* Problem statement *
In the excerpt about glibc threads, what should be used instead of comparing pthread_t values with ==?

* Excerpt to read *
'''
A crucial identity: the opaque pthread_t handle is simply the address of this struct pthread. Drepper’s NPTL paper is explicit — “the thread handle is simply the pointer to the thread descriptor,” which is why “successively created threads will get the same handle” when glibc reuses a cached stack (Drepper & Molnar 2005 §5.6). That is the concrete reason POSIX forbids comparing pthread_t with == (use pthread_equal) and why using a handle after join/detach is undefined.
The gscope Flag and Safe dlclose
One header field deserves more than a line because it solves a genuinely hard problem: gscope_flag (offset 0x1c, sharing space with multiple_threads). “gscope” is glibc’s global scope lock, and it exists to make [[dlopen and Runtime Loading|dlclose]] safe in the presence of lazy PLT resolution.
'''
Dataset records
'''
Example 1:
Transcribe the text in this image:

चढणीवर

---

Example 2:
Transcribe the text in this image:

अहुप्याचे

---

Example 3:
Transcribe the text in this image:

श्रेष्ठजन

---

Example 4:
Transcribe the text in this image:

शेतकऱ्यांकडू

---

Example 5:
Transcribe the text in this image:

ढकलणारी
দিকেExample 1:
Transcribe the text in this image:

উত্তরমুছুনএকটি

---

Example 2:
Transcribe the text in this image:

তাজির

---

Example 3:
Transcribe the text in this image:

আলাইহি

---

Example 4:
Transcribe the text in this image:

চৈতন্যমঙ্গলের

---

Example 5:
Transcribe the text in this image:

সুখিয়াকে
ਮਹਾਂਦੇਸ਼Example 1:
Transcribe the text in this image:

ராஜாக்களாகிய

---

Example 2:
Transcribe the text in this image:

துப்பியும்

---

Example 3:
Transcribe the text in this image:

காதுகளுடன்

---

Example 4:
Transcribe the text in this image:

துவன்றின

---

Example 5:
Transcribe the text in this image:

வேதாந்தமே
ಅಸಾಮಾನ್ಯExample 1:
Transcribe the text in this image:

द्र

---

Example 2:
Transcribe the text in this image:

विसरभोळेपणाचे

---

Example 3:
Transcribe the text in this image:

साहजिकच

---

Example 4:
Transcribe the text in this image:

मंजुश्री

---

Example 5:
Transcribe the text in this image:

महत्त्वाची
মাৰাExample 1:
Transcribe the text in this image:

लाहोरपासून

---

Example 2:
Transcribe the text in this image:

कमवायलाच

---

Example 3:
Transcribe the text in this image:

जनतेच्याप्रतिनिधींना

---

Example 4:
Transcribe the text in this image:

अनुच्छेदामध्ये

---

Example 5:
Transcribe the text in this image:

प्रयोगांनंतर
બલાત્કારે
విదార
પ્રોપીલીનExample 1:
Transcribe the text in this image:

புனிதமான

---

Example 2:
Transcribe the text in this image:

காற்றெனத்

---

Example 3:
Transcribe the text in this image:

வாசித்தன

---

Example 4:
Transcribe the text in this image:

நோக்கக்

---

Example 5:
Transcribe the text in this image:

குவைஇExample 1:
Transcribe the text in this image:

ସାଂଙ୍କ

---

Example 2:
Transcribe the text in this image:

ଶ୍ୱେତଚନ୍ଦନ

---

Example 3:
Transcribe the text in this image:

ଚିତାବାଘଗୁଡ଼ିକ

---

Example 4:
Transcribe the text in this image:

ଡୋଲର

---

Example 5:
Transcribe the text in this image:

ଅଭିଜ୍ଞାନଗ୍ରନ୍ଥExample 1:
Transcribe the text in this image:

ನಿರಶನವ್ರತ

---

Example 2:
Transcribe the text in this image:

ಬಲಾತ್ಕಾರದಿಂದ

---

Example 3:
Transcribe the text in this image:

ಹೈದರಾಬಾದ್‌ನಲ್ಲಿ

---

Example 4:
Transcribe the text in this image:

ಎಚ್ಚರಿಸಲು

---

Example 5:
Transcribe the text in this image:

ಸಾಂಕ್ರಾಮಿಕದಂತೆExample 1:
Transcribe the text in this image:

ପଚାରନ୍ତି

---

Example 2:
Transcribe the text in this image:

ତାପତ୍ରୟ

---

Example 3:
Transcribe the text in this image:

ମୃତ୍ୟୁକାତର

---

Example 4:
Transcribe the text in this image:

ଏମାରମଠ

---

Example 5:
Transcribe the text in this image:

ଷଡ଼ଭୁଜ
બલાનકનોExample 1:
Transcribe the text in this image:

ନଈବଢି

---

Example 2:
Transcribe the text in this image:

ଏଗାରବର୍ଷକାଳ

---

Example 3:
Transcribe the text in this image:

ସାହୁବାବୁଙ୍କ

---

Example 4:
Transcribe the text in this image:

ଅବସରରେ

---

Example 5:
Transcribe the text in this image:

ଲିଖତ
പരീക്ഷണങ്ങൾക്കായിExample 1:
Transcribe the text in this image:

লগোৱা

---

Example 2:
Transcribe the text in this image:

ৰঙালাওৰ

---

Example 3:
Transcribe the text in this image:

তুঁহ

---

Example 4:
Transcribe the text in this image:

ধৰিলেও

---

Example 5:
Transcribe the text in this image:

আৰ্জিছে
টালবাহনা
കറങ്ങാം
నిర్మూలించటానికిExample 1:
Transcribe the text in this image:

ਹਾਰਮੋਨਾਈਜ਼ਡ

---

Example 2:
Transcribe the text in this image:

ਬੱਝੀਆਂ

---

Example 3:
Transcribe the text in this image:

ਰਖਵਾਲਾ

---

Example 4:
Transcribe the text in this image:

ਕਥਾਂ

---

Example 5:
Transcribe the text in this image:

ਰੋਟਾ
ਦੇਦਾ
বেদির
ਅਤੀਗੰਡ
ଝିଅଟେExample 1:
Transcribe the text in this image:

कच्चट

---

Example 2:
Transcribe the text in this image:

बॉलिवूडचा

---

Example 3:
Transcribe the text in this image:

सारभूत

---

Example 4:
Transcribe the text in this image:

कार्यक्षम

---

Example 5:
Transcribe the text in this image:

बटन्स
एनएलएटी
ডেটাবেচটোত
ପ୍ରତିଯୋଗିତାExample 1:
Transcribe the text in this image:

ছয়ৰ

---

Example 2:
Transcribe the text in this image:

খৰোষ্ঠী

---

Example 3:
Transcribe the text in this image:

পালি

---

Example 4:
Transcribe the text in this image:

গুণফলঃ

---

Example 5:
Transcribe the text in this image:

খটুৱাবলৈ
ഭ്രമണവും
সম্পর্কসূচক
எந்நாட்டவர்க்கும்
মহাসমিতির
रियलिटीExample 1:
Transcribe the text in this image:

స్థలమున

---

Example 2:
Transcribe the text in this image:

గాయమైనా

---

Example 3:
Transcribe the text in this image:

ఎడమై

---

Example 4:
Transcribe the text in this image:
'''
* In response *
pthread_equal